**Exercise:** Omit the pictures and return exactly the stretch of the material below from the line with "27: (243, 177, 3.32)" through the line with "54: (17, 87, 19.72)".

**Recorded information:**
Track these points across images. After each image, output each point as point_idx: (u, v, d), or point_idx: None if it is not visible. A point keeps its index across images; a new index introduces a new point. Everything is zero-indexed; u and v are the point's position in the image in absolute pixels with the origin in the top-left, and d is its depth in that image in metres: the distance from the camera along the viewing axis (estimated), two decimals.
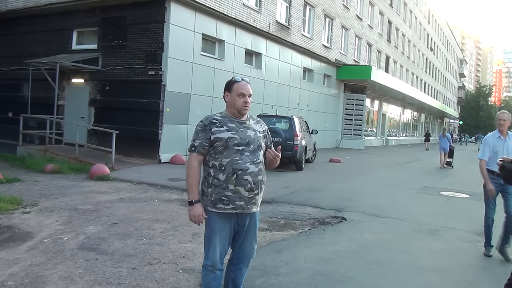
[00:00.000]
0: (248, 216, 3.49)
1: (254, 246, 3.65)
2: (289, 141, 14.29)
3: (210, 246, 3.44)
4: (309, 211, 8.46)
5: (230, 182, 3.32)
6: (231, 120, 3.45)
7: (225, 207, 3.35)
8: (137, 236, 6.16)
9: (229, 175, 3.32)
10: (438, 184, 13.80)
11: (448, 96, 76.27)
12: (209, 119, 3.43)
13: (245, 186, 3.33)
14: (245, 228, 3.51)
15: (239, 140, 3.37)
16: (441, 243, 6.69)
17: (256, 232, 3.63)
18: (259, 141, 3.49)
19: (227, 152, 3.35)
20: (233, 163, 3.33)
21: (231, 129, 3.39)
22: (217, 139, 3.35)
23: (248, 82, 3.54)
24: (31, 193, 8.90)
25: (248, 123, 3.51)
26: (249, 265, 3.73)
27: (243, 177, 3.32)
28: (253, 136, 3.46)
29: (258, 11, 19.70)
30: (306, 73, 25.90)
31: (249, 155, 3.39)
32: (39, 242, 5.70)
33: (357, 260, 5.61)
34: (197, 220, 3.39)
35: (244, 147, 3.38)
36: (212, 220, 3.42)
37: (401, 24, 43.73)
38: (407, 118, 51.07)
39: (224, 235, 3.44)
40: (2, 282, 4.25)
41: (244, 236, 3.53)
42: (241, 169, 3.32)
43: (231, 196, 3.33)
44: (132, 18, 15.36)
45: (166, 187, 10.47)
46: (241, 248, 3.58)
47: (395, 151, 32.22)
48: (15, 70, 18.28)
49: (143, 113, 14.93)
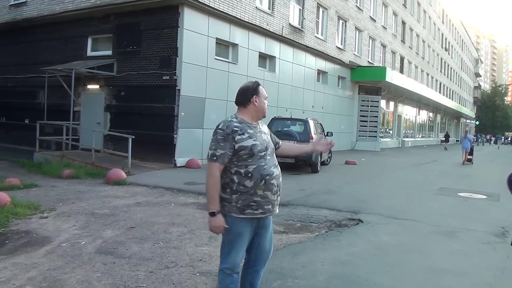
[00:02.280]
0: (266, 218, 3.50)
1: (271, 247, 3.66)
2: (304, 143, 14.23)
3: (232, 250, 3.41)
4: (325, 213, 8.43)
5: (259, 188, 3.32)
6: (248, 125, 3.41)
7: (254, 212, 3.35)
8: (154, 239, 6.19)
9: (258, 181, 3.31)
10: (455, 185, 13.66)
11: (464, 96, 75.48)
12: (230, 127, 3.32)
13: (272, 190, 3.37)
14: (263, 230, 3.51)
15: (260, 146, 3.37)
16: (459, 245, 6.61)
17: (272, 232, 3.65)
18: (271, 144, 3.54)
19: (252, 159, 3.32)
20: (260, 169, 3.33)
21: (251, 136, 3.36)
22: (242, 147, 3.29)
23: (261, 85, 3.59)
24: (49, 198, 8.99)
25: (259, 127, 3.52)
26: (265, 266, 3.71)
27: (270, 182, 3.35)
28: (267, 140, 3.49)
29: (271, 14, 19.71)
30: (320, 75, 25.85)
31: (270, 159, 3.42)
32: (57, 247, 5.75)
33: (374, 262, 5.58)
34: (219, 231, 3.35)
35: (265, 152, 3.40)
36: (236, 225, 3.37)
37: (415, 25, 43.43)
38: (423, 119, 50.63)
39: (247, 238, 3.44)
40: (20, 286, 4.30)
41: (263, 237, 3.54)
42: (268, 174, 3.35)
43: (260, 201, 3.34)
44: (146, 24, 15.47)
45: (182, 191, 10.50)
46: (258, 249, 3.56)
47: (412, 152, 31.97)
48: (31, 78, 18.52)
49: (158, 117, 15.01)
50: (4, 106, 20.41)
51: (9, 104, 20.05)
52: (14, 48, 19.82)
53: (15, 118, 19.68)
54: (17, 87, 19.72)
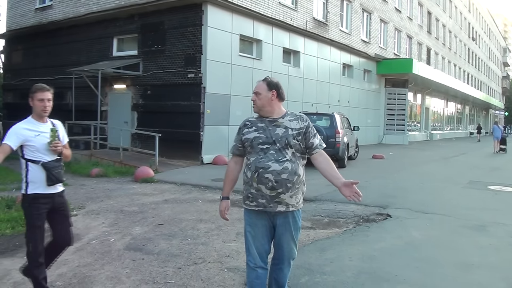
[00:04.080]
0: (280, 215, 3.44)
1: (292, 247, 3.56)
2: (330, 138, 14.15)
3: (246, 241, 3.54)
4: (353, 208, 8.35)
5: (253, 180, 3.38)
6: (261, 120, 3.52)
7: (250, 204, 3.45)
8: (182, 236, 6.25)
9: (253, 172, 3.38)
10: (485, 178, 13.40)
11: (492, 87, 73.87)
12: (244, 122, 3.61)
13: (266, 184, 3.34)
14: (278, 228, 3.47)
15: (264, 139, 3.41)
16: (489, 239, 6.47)
17: (293, 233, 3.52)
18: (288, 139, 3.40)
19: (253, 151, 3.44)
20: (256, 161, 3.39)
21: (259, 129, 3.46)
22: (246, 139, 3.50)
23: (263, 79, 3.57)
24: (78, 197, 9.13)
25: (280, 121, 3.48)
26: (291, 265, 3.66)
27: (263, 175, 3.34)
28: (281, 135, 3.41)
29: (295, 9, 19.63)
30: (346, 69, 25.65)
31: (274, 153, 3.37)
32: (87, 244, 5.86)
33: (403, 257, 5.52)
34: (220, 215, 3.68)
35: (269, 146, 3.39)
36: (246, 216, 3.54)
37: (441, 15, 42.69)
38: (451, 111, 49.78)
39: (258, 232, 3.46)
40: (51, 282, 4.38)
41: (281, 236, 3.50)
42: (262, 167, 3.35)
43: (254, 193, 3.40)
44: (170, 22, 15.59)
45: (209, 187, 10.56)
46: (279, 249, 3.56)
47: (440, 145, 31.49)
48: (58, 79, 18.79)
49: (184, 115, 15.10)
50: None
51: None
52: (41, 50, 20.19)
53: None
54: None
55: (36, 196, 3.92)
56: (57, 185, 4.05)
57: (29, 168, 3.90)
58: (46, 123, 4.02)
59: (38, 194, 3.92)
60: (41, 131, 3.93)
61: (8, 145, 3.80)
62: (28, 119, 4.00)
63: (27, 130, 3.89)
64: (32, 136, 3.87)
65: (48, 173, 3.91)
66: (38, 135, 3.90)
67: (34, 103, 3.95)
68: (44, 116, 4.00)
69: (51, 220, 4.07)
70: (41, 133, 3.92)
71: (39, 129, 3.93)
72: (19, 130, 3.88)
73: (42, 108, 3.94)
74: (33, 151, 3.89)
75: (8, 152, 3.82)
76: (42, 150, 3.90)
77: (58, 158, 4.03)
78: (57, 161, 4.01)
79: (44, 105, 3.94)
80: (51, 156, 3.96)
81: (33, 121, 3.98)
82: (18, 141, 3.84)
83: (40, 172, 3.90)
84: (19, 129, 3.88)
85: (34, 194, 3.92)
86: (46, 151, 3.92)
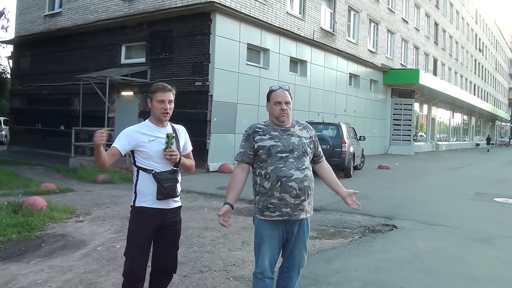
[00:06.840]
0: (297, 223, 3.45)
1: (304, 255, 3.59)
2: (336, 148, 14.17)
3: (259, 253, 3.45)
4: (358, 219, 8.35)
5: (275, 189, 3.33)
6: (274, 128, 3.48)
7: (271, 215, 3.37)
8: (188, 244, 6.24)
9: (274, 182, 3.33)
10: (491, 190, 13.34)
11: (499, 98, 73.65)
12: (253, 128, 3.51)
13: (290, 192, 3.32)
14: (294, 236, 3.47)
15: (282, 148, 3.38)
16: (495, 252, 6.45)
17: (306, 240, 3.57)
18: (304, 147, 3.45)
19: (271, 160, 3.37)
20: (277, 170, 3.34)
21: (274, 137, 3.42)
22: (260, 147, 3.41)
23: (286, 89, 3.53)
24: (84, 203, 9.17)
25: (292, 130, 3.50)
26: (299, 273, 3.68)
27: (287, 183, 3.31)
28: (297, 143, 3.44)
29: (302, 19, 19.71)
30: (352, 79, 25.69)
31: (294, 161, 3.38)
32: (92, 250, 5.87)
33: (409, 269, 5.50)
34: (219, 220, 3.40)
35: (287, 154, 3.38)
36: (261, 228, 3.44)
37: (448, 26, 42.71)
38: (457, 122, 49.64)
39: (273, 242, 3.43)
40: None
41: (294, 244, 3.50)
42: (285, 176, 3.32)
43: (276, 203, 3.34)
44: (178, 31, 15.68)
45: (215, 195, 10.57)
46: (290, 257, 3.55)
47: (446, 156, 31.37)
48: (66, 86, 18.98)
49: (191, 123, 14.92)
50: (40, 113, 20.99)
51: (45, 111, 20.62)
52: (50, 57, 20.38)
53: (51, 124, 20.21)
54: (53, 94, 20.23)
55: (142, 209, 3.46)
56: (170, 199, 3.53)
57: (139, 177, 3.48)
58: (165, 127, 3.60)
59: (145, 208, 3.46)
60: (158, 136, 3.49)
61: (117, 148, 3.42)
62: (144, 122, 3.62)
63: (140, 134, 3.48)
64: (145, 141, 3.45)
65: (159, 185, 3.42)
66: (153, 140, 3.47)
67: (153, 105, 3.56)
68: (163, 120, 3.58)
69: (157, 239, 3.59)
70: (157, 139, 3.48)
71: (156, 134, 3.51)
72: (131, 133, 3.49)
73: (162, 111, 3.52)
74: (145, 158, 3.46)
75: (117, 155, 3.45)
76: (155, 158, 3.46)
77: (174, 169, 3.54)
78: (172, 173, 3.52)
79: (164, 107, 3.52)
80: (165, 166, 3.49)
81: (150, 125, 3.56)
82: (129, 145, 3.44)
83: (150, 183, 3.43)
84: (131, 132, 3.50)
85: (141, 208, 3.46)
86: (160, 160, 3.46)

**Completed exercise:**
27: (243, 177, 3.32)
28: (253, 136, 3.46)
29: (258, 11, 19.70)
30: (306, 73, 25.90)
31: (249, 155, 3.39)
32: (39, 242, 5.70)
33: (357, 260, 5.61)
34: (197, 220, 3.39)
35: (244, 147, 3.38)
36: (212, 220, 3.42)
37: (401, 24, 43.73)
38: (407, 118, 51.07)
39: (224, 235, 3.44)
40: (2, 282, 4.25)
41: (244, 236, 3.53)
42: (241, 169, 3.32)
43: (231, 196, 3.33)
44: (132, 18, 15.36)
45: (166, 187, 10.47)
46: (241, 248, 3.58)
47: (395, 151, 32.22)
48: (15, 70, 18.28)
49: (143, 113, 14.93)
[00:02.280]
0: (266, 218, 3.50)
1: (271, 247, 3.66)
2: (304, 143, 14.23)
3: (232, 250, 3.41)
4: (325, 213, 8.43)
5: (259, 188, 3.32)
6: (248, 125, 3.41)
7: (254, 212, 3.35)
8: (154, 239, 6.19)
9: (258, 181, 3.31)
10: (455, 185, 13.66)
11: (464, 96, 75.48)
12: (230, 127, 3.32)
13: (272, 190, 3.37)
14: (263, 230, 3.51)
15: (260, 146, 3.37)
16: (459, 245, 6.61)
17: (272, 232, 3.65)
18: (271, 144, 3.54)
19: (252, 159, 3.32)
20: (260, 169, 3.33)
21: (251, 136, 3.36)
22: (242, 147, 3.29)
23: (261, 85, 3.59)
24: (49, 198, 8.99)
25: (259, 127, 3.52)
26: (265, 266, 3.71)
27: (270, 182, 3.35)
28: (267, 140, 3.49)
29: (271, 14, 19.71)
30: (320, 75, 25.85)
31: (270, 159, 3.42)
32: (57, 247, 5.75)
33: (374, 262, 5.58)
34: (219, 231, 3.35)
35: (265, 152, 3.40)
36: (236, 225, 3.37)
37: (415, 25, 43.43)
38: (423, 119, 50.63)
39: (247, 238, 3.44)
40: (20, 286, 4.30)
41: (263, 237, 3.54)
42: (268, 174, 3.35)
43: (260, 201, 3.34)
44: (146, 24, 15.47)
45: (182, 191, 10.50)
46: (258, 249, 3.56)
47: (412, 152, 31.97)
48: (31, 78, 18.52)
49: (158, 117, 15.01)
50: (4, 106, 20.41)
51: (9, 104, 20.05)
52: (14, 48, 19.82)
53: (15, 118, 19.68)
54: (17, 87, 19.72)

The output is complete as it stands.